Moreover, increased methods of surveillance, combined with the fear to the spread of Covid-19 or any other pandemic, might reduce or completely erase ethical controls in the use of AI. This, along with an hegemon not aligned with liberal democratic values, or an increasingly multipolar world where those values are growingly contested, could prove lethal for liberal democracies as we understand them today, as well as the “human-centered” approach to AI. In the end, despite the clear benefits that a cooperative approach would have in terms of global health, the incentives pulling towards more competition may prove too difficult to resist for those countries at the top of the rankings in AI development and implementation.

That is why it is more important than ever to develop a framework of global governance for AI. It is obvious that there are many differences between the EU, the US and the Chinese models, but there are also several issues where common principles could be found. Examples include the use of drones, especially for military purposes, the stability of cyberspace, or the allocation of responsibility for the actions of an AI in order to ensure accountability, for the purpose of preventing future pandemics and preserving global health and economy, collaboration in the development of apps, passports, predictive models and vaccines could mean the difference between new prolonged lockdowns or greater protection against future outbreaks.

AI will not save us, by itself, from Covid-19, but it may help us in fighting future diseases.
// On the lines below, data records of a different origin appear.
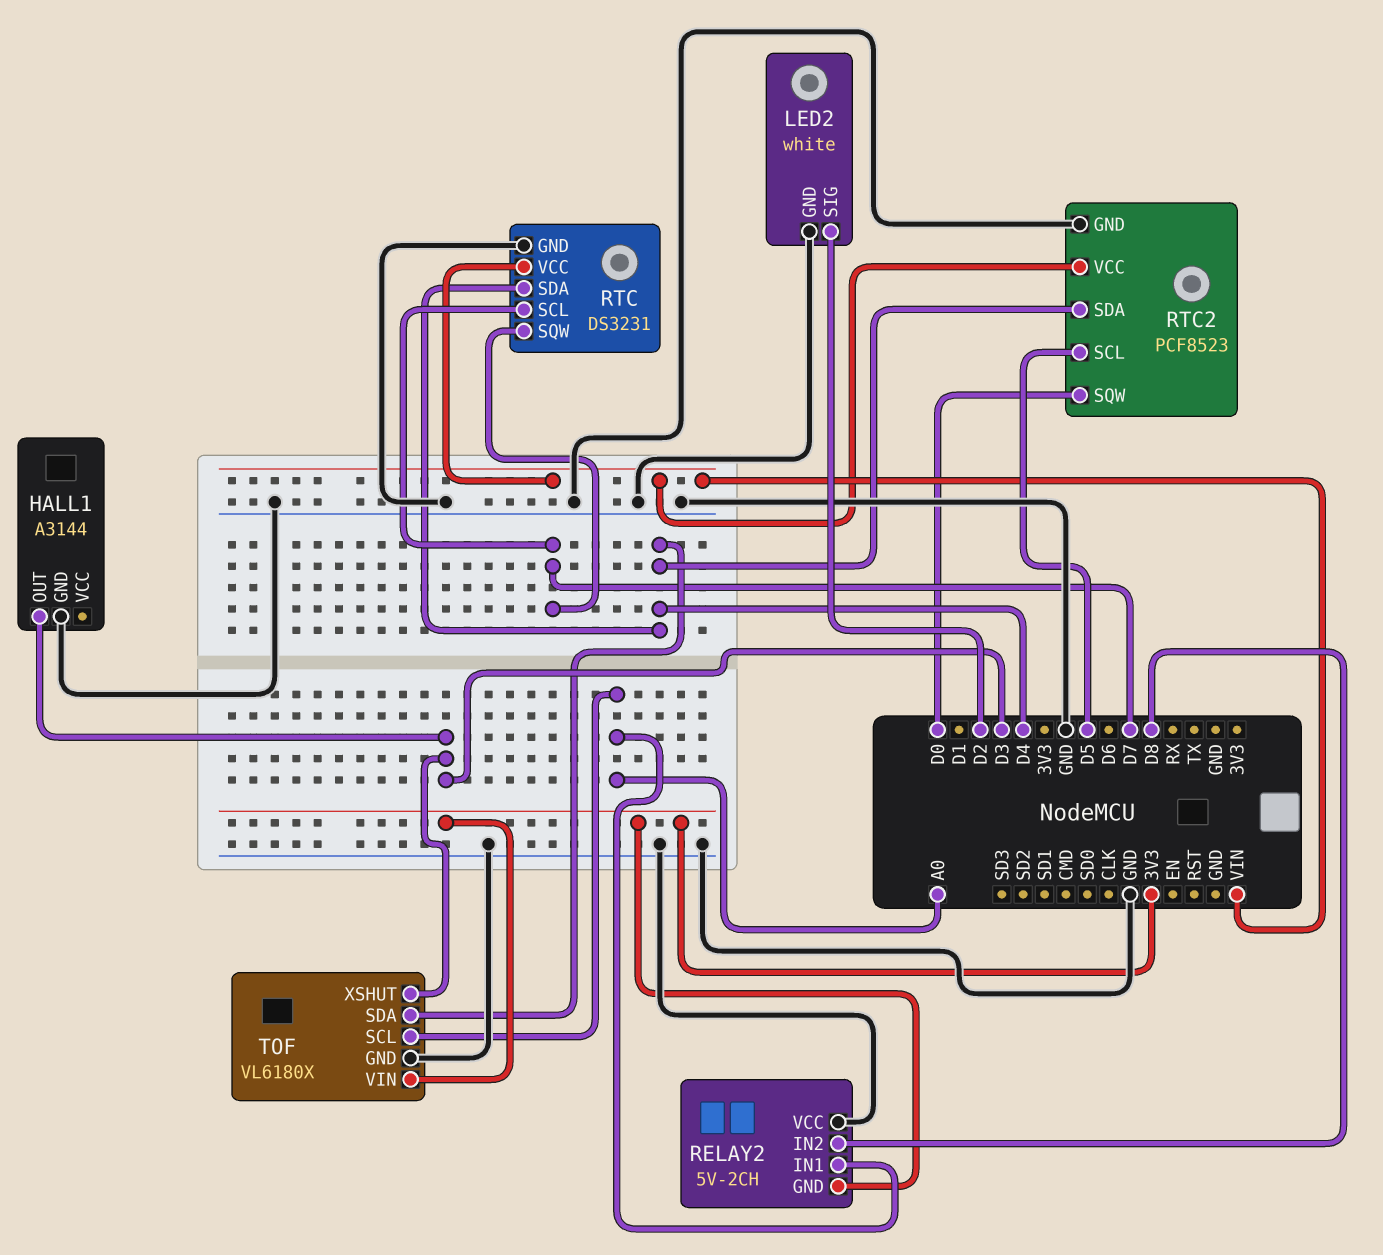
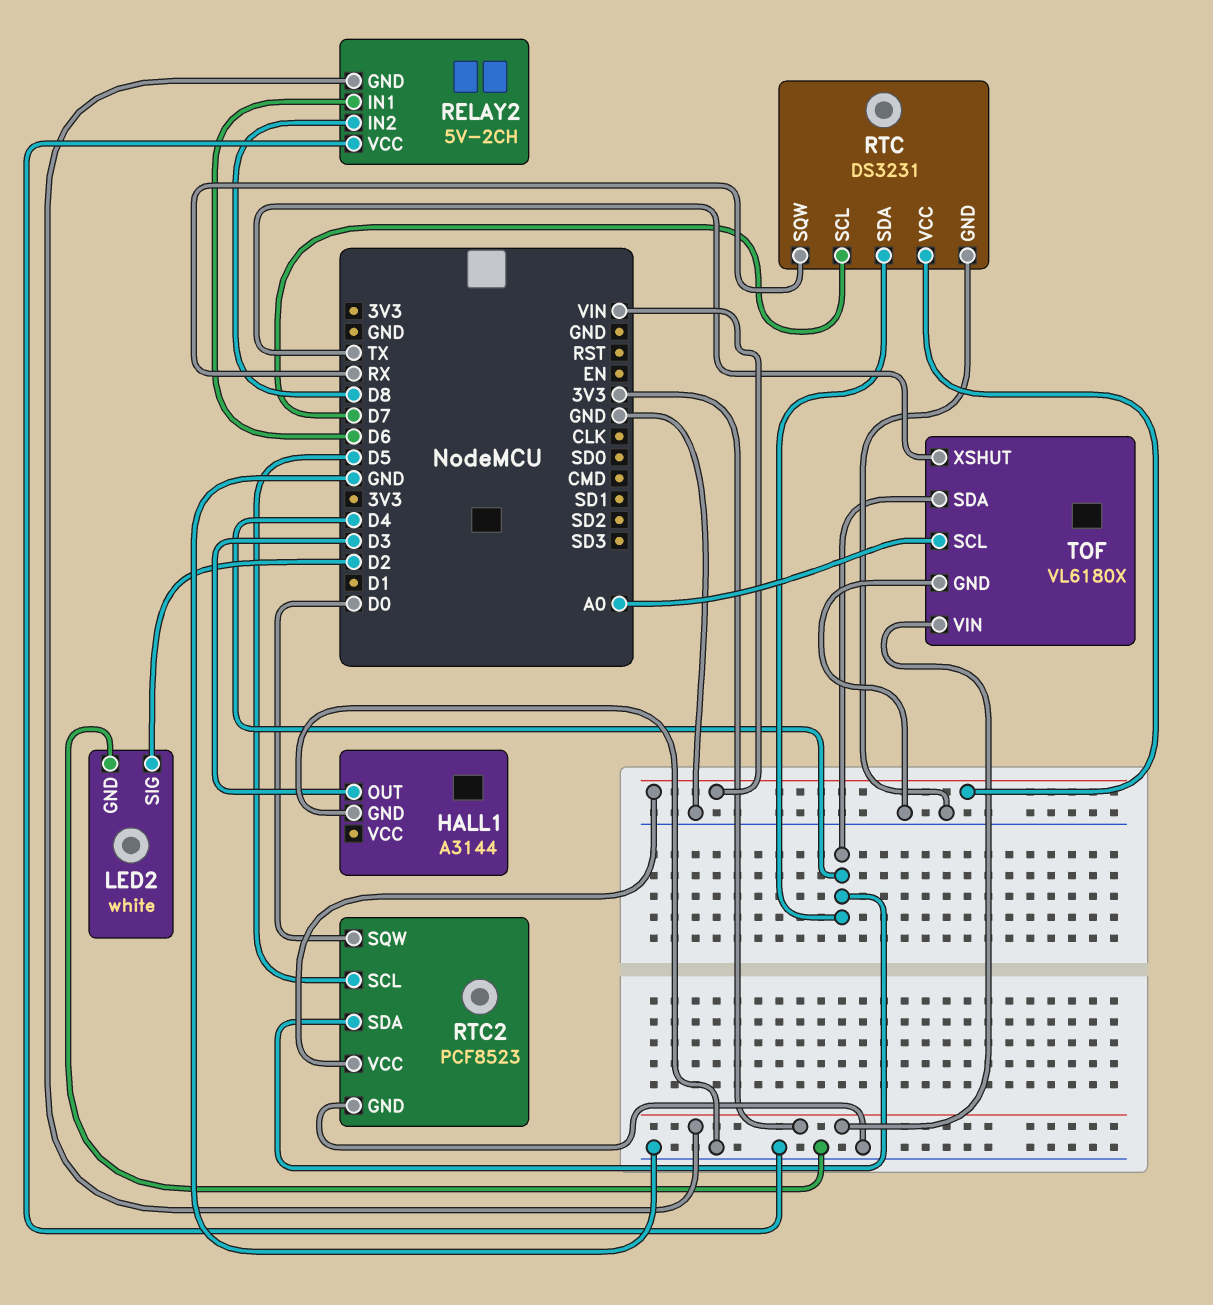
RELAY2 pin IN1: A0 -> D6
RTC pin SQW: D7 -> RX
TOF pin XSHUT: D3 -> TX

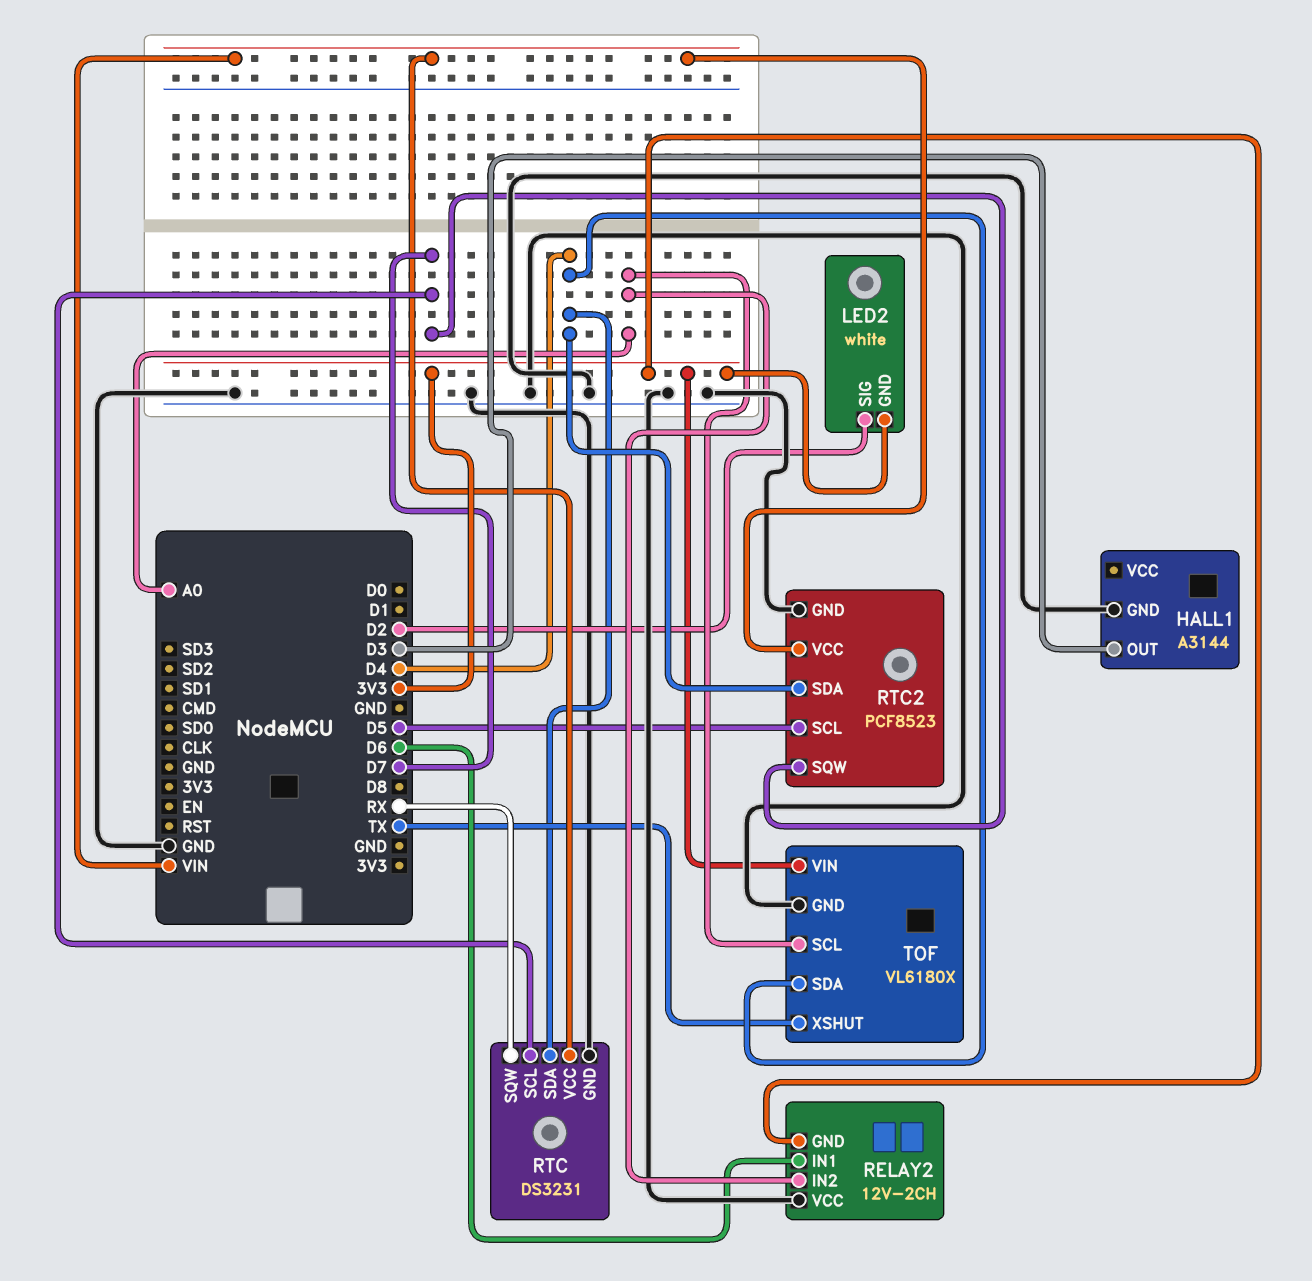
LED2 pin GND: GND -> 3V3
RELAY2: 5V-2CH -> 12V-2CH
RELAY2 pin IN2: D8 -> A0
RTC2 pin SQW: D0 -> D7

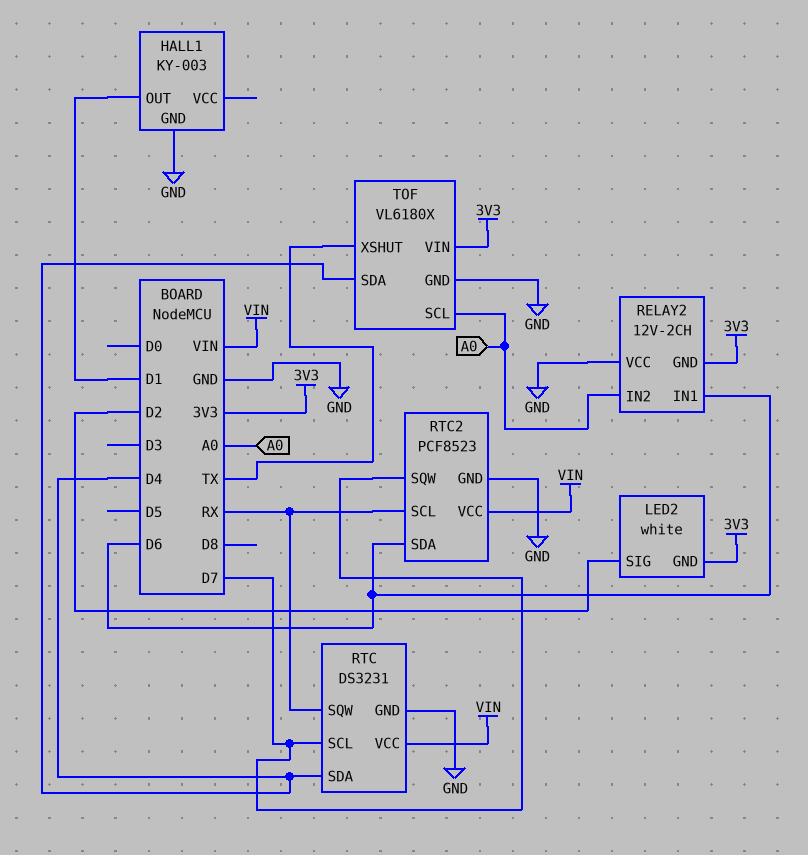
HALL1: A3144 -> KY-003
HALL1 pin OUT: D3 -> D1
RTC2 pin SCL: D5 -> RX
RTC2 pin SDA: D4 -> D6

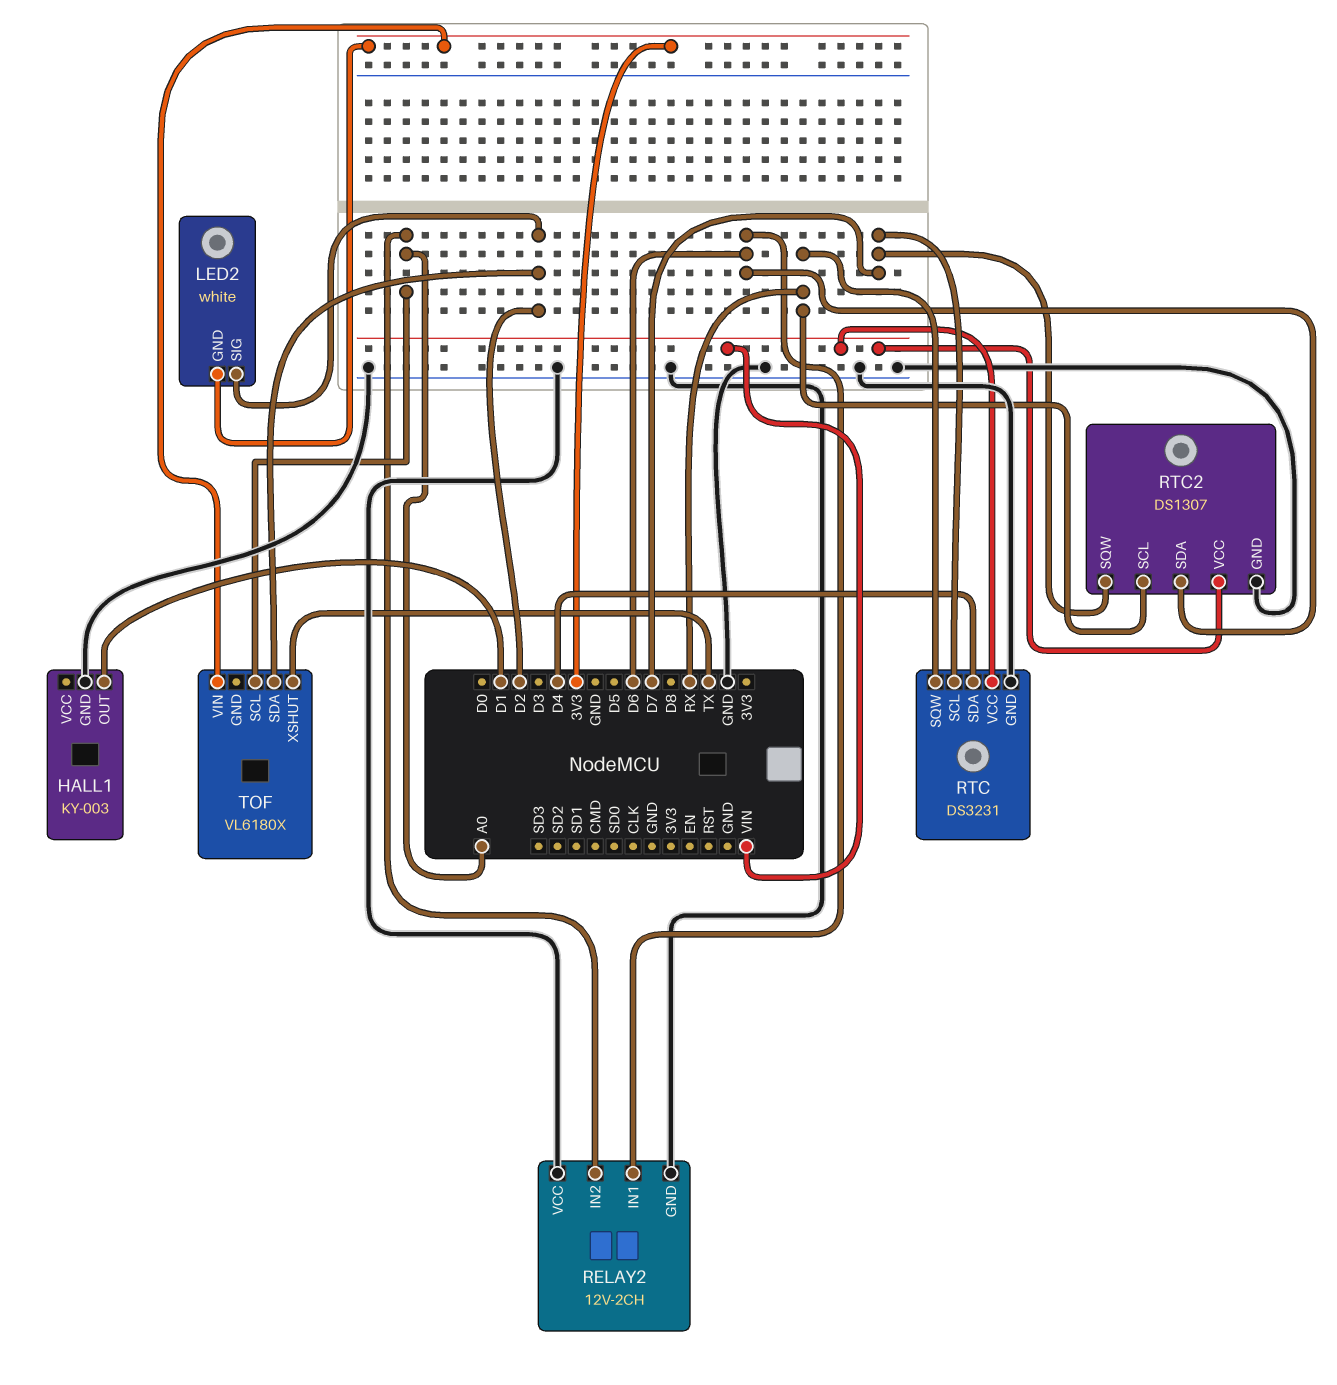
RELAY2 pin GND: 3V3 -> GND
RTC2: PCF8523 -> DS1307
TOF pin GND: GND -> none
TOF pin SDA: D4 -> D2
It can also be a transformative force for good, by enhancing the quality of life of people all around the world. However, we cannot let nationalism and blame games divert us from a series of global principles that would help in regulating this technology and ensuring that the efforts to develop it combine competition with cooperation. Renouncing these principles and entering a more conflictual world, where AI is used to ensure economic and technological dominance over other nations, would only provide the grounds for a less safe future, in every sense.